Implementing Chaos Engineering Solution with AWS FIS

The team received a request from the service desk manager to simulate alerts without the knowledge of engineers, agents, or responders, leading to the initiation of a solution.

They utilized an API calling program such as Postman or red node to send an API call to an API Gateway, which is connected to a Lambda function triggering the AWS FIS (fault injection simulator) service designed for chaos engineering.

The FIS service can call a custom script through SSM, enabling actions such as restarting EC2, failover of databases, or modifying security groups directly via an API call, while being monitored by xavix, New Relic, or both for incident alerts.

Upon receiving the monitoring alert, the incident response team follows predefined runbooks to address the situation, with specific alerts from the service desk lab requiring confirmation from level two or the manager before taking action.

After completing the solution design lifecycle, the team deployed the solution and handed over the operation to the relevant team.

Implementing Chaos Engineering Solution with AWS FIS

Improving Cloud Operations with Onboarding and Security Measures

The team demonstrated how to use an API calling program and saved the configuration as a preset, allowing flexibility in usage.

Shifted security to the left, ensuring that API Gateway is controlled by resource policies for authentication and authorization.

The implementation included controlling Lambda function access, ensuring it only performs necessary actions and has restricted permissions.

Utilized SSM for creating scripts and Cloudwatch for logging metrics in the fault injection simulation service to enhance monitoring capabilities.

The onboarding process for engineers was faster and fostered a sense of confidence and familiarity with cloud operations.

Identified gaps in run books and configuration automation, leading to plans for improvements and enhancements.

Improving Cloud Operations with Onboarding and Security Measures

Improving Resiliency and Readiness in the Face of Demanding Business

The company emphasizes the importance of testing resiliency and readiness in the face of a demanding business landscape, particularly in the Forex industry.
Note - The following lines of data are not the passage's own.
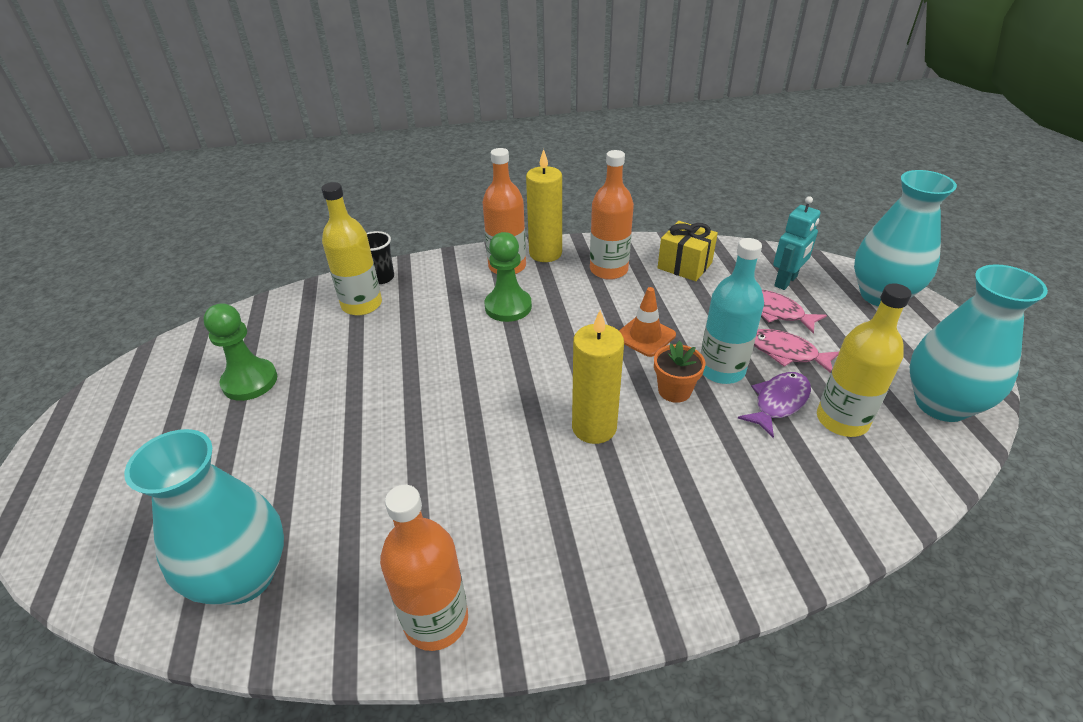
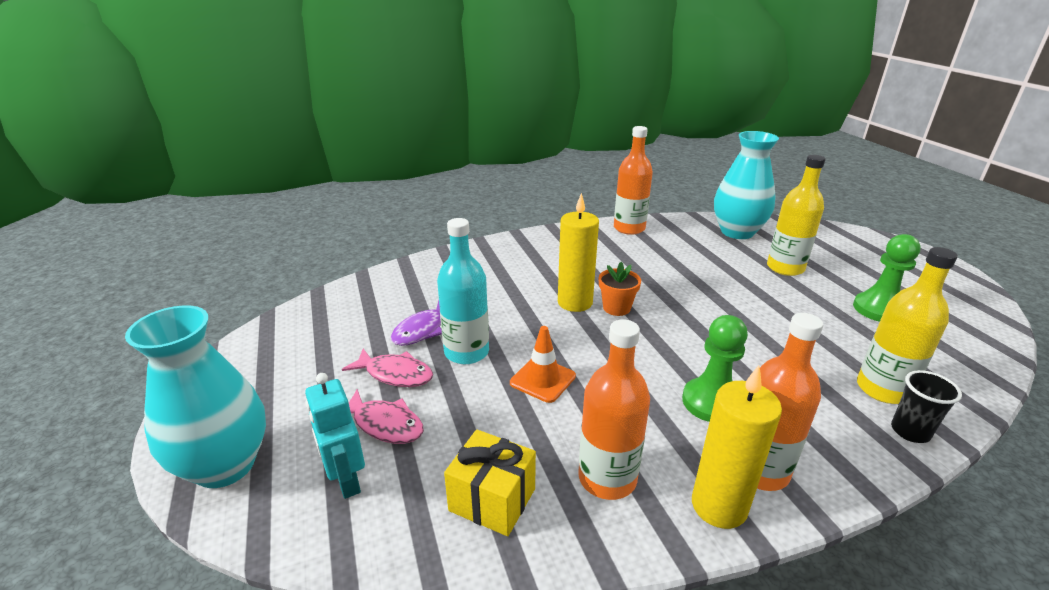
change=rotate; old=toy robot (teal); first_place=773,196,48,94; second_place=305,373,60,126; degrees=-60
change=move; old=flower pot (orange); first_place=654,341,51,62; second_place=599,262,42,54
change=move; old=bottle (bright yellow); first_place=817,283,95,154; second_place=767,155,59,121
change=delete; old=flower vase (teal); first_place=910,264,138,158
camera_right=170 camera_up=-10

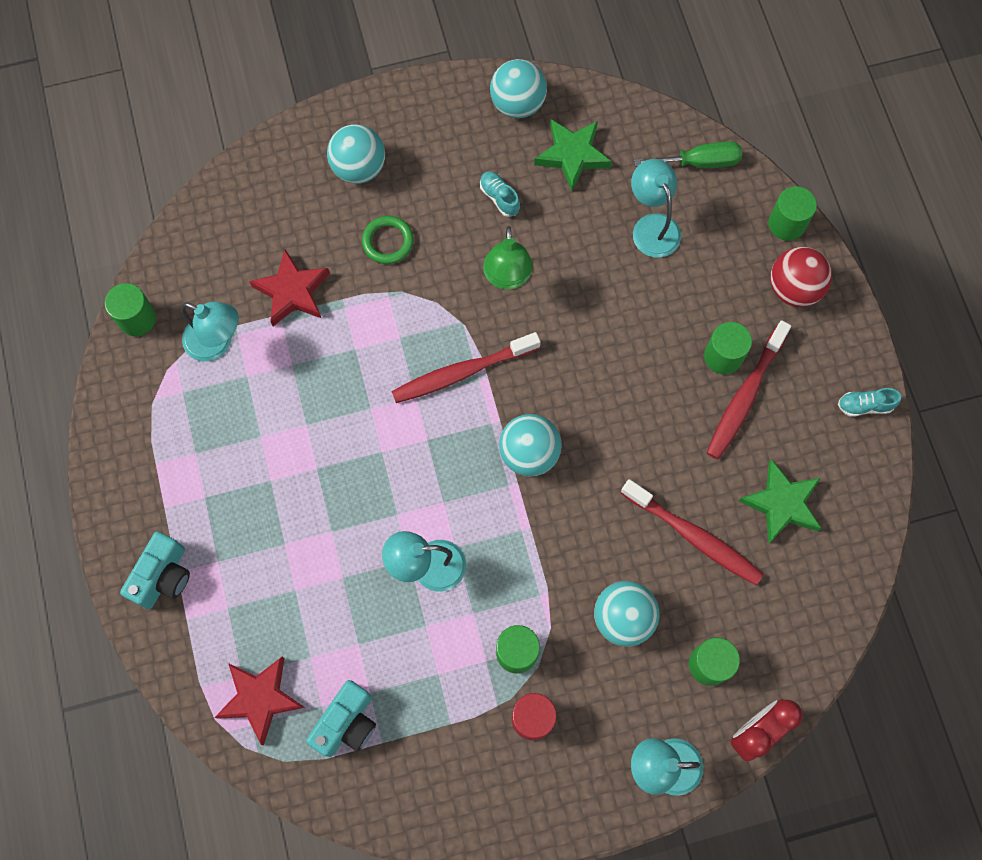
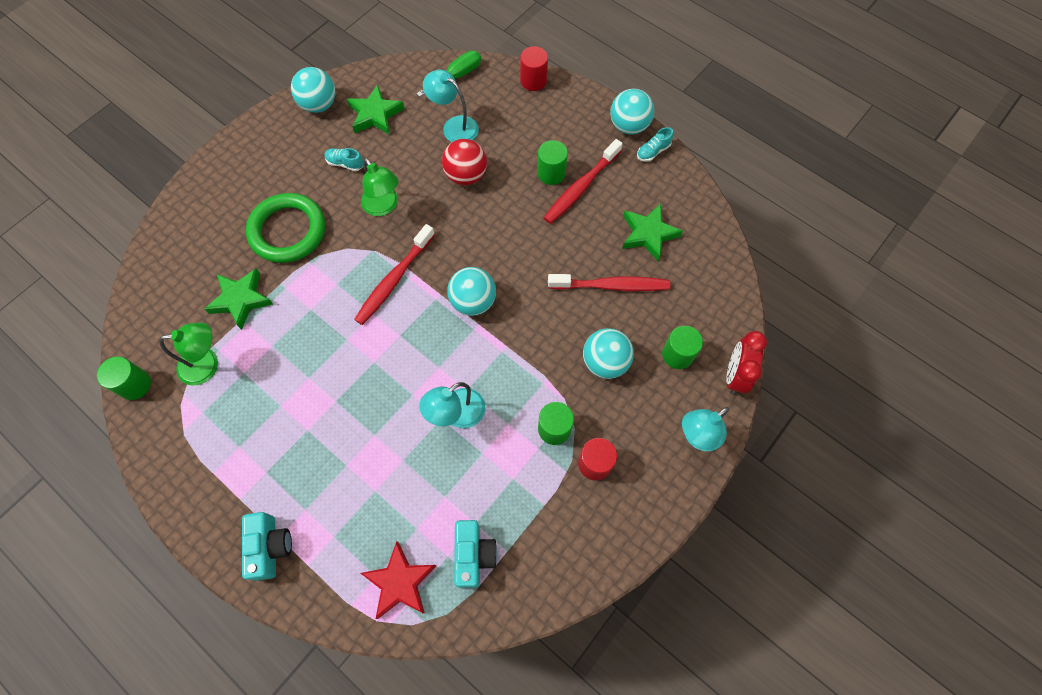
change=recolor; old=desk lamp (teal); new=desk lamp (leaf-green); first_place=181,302,58,60; second_place=159,323,59,62
change=recolor; old=five-pointed star (crimson); new=five-pointed star (leaf-green); first_place=249,249,81,77; second_place=204,268,69,62
change=resize; old=torus (leaf-green); first_place=362,216,52,48; second_place=246,193,79,70; factor=1.92
change=move; old=sphere (crimson); first_place=770,247,62,60; second_place=442,139,45,46
change=recolor; old=solid cylinder (leaf-green); new=solid cylinder (crimson); first_place=768,186,49,55; second_place=520,46,28,45
change=rotate; old=tooth brush (crimson); first_place=707,320,84,139; second_place=544,139,79,85; degrees=45
change=move; old=sphere (teal); first_place=327,124,58,60; second_place=610,89,44,46
camera_right=-35 camera_up=-5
They have implemented a chaos testing approach to simulate network failures and ensure that IT teams are prepared to handle unexpected challenges.

By creating multi-AZ and active-active databases, the company aims to understand how applications respond to network failures and automate chaos events to further enhance their preparedness.
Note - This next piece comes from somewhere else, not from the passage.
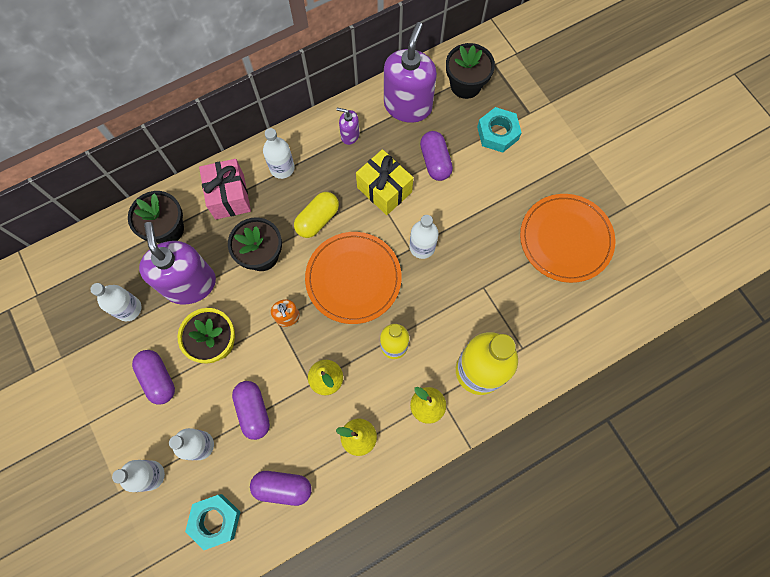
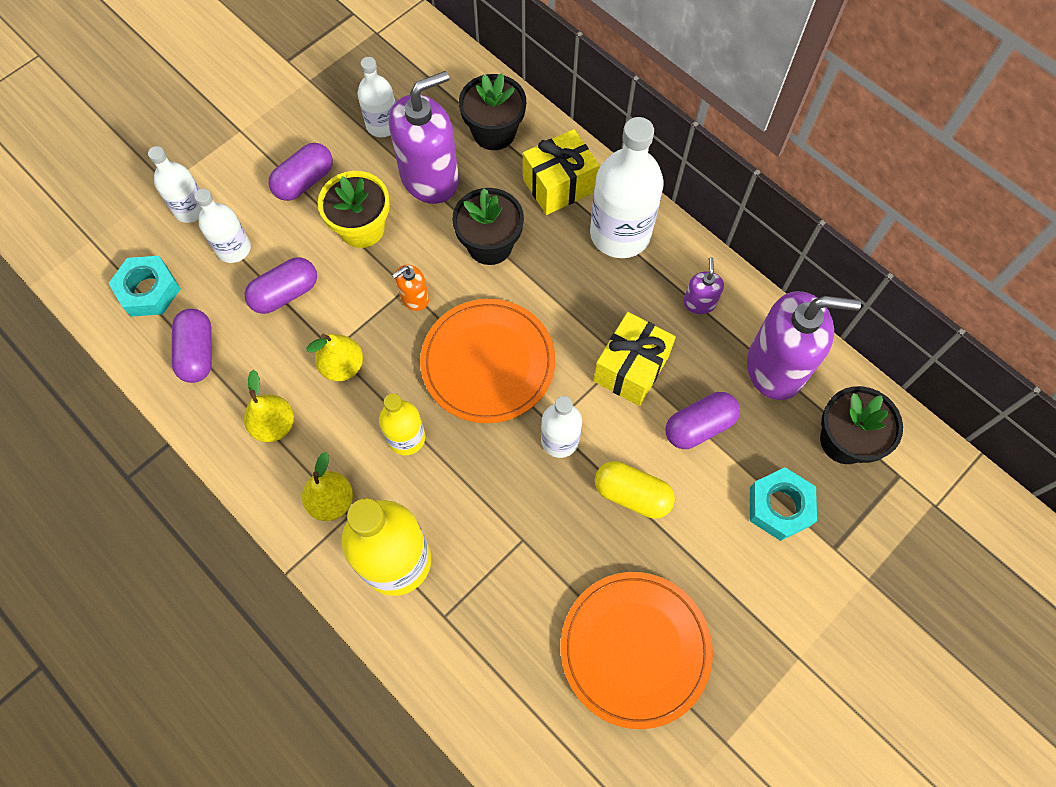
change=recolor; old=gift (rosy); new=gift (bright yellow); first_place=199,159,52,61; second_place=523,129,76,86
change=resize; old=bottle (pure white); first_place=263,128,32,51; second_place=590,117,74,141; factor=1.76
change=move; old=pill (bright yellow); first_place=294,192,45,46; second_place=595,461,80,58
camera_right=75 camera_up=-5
Through regular drills and exercises, the company has observed significant improvements in response times, such as backup restoration times decreasing from 2 hours to just 12 minutes.

These efforts have proven beneficial not only in response to recent attacks but also in high-traffic situations, organizational turnover, and knowledge transfer among team members.

Additionally, the company plans to showcase their innovative solutions and job opportunities at an upcoming event, enticing potential candidates with exciting prizes like a PlayStation 5, Oculus VR, and a roborock automated vacuum.

Improving Resiliency and Readiness in the Face of Demanding Business

Conclusion:

Incorporating chaos engineering into your organizational processes can significantly improve resilience and preparedness. By simulating unexpected events and failures, you can enhance operational outcomes and reduce risks, ultimately leading to a more agile and efficient organization.